It's quite fitting that the major Osamu Suzuki (1926-2001) retrospective, the first since the ceramicist's passing, is taking place at The National Museum of Modern Art in Kyoto, the hometown of the artist.
Suzuki was one of Japan's most important ceramic artists of the 20th century and he reshaped a new Japanese ceramic scene out of the ashes of World War II. What must it have been like for a young budding artist to encounter a devastated homeland? For Suzuki and a few of his clay-artist partners, namely Kazuo Yagi (1918-1979) and Hikaru Yamada (1923-2001), it was a call to forge a new path, a new vision of the possibilities of what could be done with clay. Thus they created their influential Kyoto group Sodeisha, or "Crawling through Mud Association," the name originating from a Chinese ceramic term that meant a glazing flaw.

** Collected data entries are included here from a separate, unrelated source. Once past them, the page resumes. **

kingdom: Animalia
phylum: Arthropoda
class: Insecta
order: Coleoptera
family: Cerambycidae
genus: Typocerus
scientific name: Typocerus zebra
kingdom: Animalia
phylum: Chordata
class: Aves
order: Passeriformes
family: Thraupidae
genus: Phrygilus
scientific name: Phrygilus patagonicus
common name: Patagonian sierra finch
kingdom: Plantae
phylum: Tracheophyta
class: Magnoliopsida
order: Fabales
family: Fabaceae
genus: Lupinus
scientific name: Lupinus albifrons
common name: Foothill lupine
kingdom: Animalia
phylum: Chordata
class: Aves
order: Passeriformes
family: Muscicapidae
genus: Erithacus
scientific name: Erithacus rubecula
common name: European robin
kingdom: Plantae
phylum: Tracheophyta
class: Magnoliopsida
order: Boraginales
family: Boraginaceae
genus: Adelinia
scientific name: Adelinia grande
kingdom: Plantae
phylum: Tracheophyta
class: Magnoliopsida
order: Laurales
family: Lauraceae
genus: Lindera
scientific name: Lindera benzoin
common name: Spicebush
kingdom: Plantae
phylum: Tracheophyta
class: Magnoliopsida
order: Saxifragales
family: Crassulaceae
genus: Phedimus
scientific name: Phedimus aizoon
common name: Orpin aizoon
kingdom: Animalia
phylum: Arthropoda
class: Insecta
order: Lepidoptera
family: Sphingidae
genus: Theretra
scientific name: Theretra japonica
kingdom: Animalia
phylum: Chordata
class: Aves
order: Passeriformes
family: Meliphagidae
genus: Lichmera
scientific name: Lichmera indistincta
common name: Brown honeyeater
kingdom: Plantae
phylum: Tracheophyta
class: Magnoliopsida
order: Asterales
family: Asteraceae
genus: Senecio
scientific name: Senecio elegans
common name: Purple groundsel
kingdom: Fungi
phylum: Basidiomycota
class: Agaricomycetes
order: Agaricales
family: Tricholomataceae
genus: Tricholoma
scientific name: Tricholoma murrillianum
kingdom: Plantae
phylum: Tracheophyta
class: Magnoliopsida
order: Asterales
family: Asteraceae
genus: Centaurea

On their inaugural postcard from July 1948 this was their proclamation, "Postwar art needed the expediency of creating associations in order to escape from personal confusion; but today, finally, the provisional roles appears to have ended. The birds of dawn taking flight out of the forest of falsehood now discover the reflections in the spring of truth. We are united not to provide a 'warm bed of dreams,' but to come to terms with our existence in broad daylight."
And the trio, in their own deeply powerful and influential ways, fulfilled their ideals in taking clay from utilitarian and tea wares to a realm of pure art that shocked Japan and at the same time liberated it from its past.